Looking at a compound's off-resonance proton-decoupled ^{13}C spectrum can show how many hydrogens are bonded to the carbon atoms to further help elucidate the chemical structure. For most organic compounds, carbons bonded to 3 hydrogens (methyls) would appear as quartets (4-peak signals), carbons bonded to 2 equivalent hydrogens would appear as triplets (3-peak signals), carbons bonded to 1 hydrogen would be doublets (2-peak signals), and carbons not bonded directly to any hydrogens would be singlets (1-peak signals).

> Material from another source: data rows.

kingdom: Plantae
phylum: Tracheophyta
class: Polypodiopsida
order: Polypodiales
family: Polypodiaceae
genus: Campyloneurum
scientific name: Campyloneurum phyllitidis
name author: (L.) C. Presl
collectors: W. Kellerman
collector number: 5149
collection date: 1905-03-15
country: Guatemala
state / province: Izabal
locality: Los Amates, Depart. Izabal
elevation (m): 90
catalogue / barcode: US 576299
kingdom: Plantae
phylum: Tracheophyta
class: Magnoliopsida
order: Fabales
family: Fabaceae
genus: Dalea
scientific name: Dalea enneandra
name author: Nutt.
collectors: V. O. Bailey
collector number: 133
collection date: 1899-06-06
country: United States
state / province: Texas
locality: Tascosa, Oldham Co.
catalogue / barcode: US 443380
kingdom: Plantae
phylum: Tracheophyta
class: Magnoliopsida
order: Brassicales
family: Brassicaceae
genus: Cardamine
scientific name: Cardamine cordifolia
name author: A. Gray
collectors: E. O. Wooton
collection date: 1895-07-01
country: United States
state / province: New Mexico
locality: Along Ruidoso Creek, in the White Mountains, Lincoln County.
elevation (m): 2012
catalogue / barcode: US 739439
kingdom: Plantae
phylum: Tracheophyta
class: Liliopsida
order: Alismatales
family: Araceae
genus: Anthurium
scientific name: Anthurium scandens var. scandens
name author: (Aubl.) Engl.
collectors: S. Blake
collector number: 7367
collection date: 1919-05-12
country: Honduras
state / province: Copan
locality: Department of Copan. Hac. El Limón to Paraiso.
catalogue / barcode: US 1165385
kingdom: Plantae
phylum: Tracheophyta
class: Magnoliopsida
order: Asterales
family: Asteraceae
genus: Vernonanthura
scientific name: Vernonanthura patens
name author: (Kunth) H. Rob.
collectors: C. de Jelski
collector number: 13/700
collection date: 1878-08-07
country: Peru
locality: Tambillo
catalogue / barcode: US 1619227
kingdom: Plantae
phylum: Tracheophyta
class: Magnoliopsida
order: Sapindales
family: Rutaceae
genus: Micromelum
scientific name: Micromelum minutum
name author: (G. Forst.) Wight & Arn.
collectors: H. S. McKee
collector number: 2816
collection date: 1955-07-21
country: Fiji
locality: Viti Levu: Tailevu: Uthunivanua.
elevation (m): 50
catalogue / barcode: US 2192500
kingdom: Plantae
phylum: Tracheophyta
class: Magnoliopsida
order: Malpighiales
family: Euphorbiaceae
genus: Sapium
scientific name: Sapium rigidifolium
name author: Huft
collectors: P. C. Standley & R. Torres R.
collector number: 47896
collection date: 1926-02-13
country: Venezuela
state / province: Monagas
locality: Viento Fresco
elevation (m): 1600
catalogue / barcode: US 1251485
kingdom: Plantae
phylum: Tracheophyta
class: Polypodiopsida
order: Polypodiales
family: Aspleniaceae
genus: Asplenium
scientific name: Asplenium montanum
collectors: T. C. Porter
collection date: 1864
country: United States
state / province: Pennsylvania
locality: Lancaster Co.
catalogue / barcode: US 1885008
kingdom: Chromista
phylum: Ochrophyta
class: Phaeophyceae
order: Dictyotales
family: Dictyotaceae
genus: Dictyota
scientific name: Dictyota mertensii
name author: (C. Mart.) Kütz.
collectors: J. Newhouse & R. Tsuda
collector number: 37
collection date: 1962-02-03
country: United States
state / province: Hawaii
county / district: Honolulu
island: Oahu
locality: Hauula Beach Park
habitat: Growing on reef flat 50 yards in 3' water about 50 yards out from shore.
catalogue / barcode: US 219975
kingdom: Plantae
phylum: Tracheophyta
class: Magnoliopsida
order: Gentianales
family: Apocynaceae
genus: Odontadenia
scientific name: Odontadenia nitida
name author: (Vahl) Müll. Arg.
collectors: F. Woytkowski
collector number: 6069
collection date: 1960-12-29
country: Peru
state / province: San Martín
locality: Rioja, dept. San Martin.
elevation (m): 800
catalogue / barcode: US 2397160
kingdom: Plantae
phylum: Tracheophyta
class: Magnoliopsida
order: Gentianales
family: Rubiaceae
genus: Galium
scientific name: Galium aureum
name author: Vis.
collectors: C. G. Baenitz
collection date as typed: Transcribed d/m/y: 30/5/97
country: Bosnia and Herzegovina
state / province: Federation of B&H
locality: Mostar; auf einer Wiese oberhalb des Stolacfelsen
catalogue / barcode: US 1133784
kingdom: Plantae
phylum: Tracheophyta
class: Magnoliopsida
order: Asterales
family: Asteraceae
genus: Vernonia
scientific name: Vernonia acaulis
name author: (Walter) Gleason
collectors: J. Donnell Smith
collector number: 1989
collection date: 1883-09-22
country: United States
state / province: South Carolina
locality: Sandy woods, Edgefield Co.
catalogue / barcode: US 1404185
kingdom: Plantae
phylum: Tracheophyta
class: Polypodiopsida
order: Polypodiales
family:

Another decoupling method is specific proton decoupling (also called band-selective or narrowband). Here the selected "narrow" ^{1}H frequency band of the (soft) decoupling RF pulse covers only a certain part of all ^{1}H signals present in the spectrum. This can serve two purposes: (1) decreasing the deposited energy through additionally adjusting the RF pulse shapes/using composite pulses, (2) elucidating connectivities of NMR nuclei (applicable with both heteronuclear and homonuclear decoupling). Point 2 can be accomplished via decoupling e.g. of a single ^{1}H signal which then leads to the collapse of the J coupling pattern of only those observed heteronuclear or non-decoupled ^{1}H signals which are J coupled to the irradiated ^{1}H signal. Other parts of the spectrum remain unaffected. In other words this specific decoupling method is useful for signal assignments which is a crucial step for further analyses e.g. with the aim of solving a molecular structure.
Note that more complex phenomena might be observed when for example the decoupled ^{1}H nuclei are exchanging with non-decoupled ^{1}H nuclei in the sample with the exchange process taking place on the NMR time scale. This is exploited e.g. with chemical exchange saturation transfer (CEST) contrast agents in in vivo magnetic resonance spectroscopy.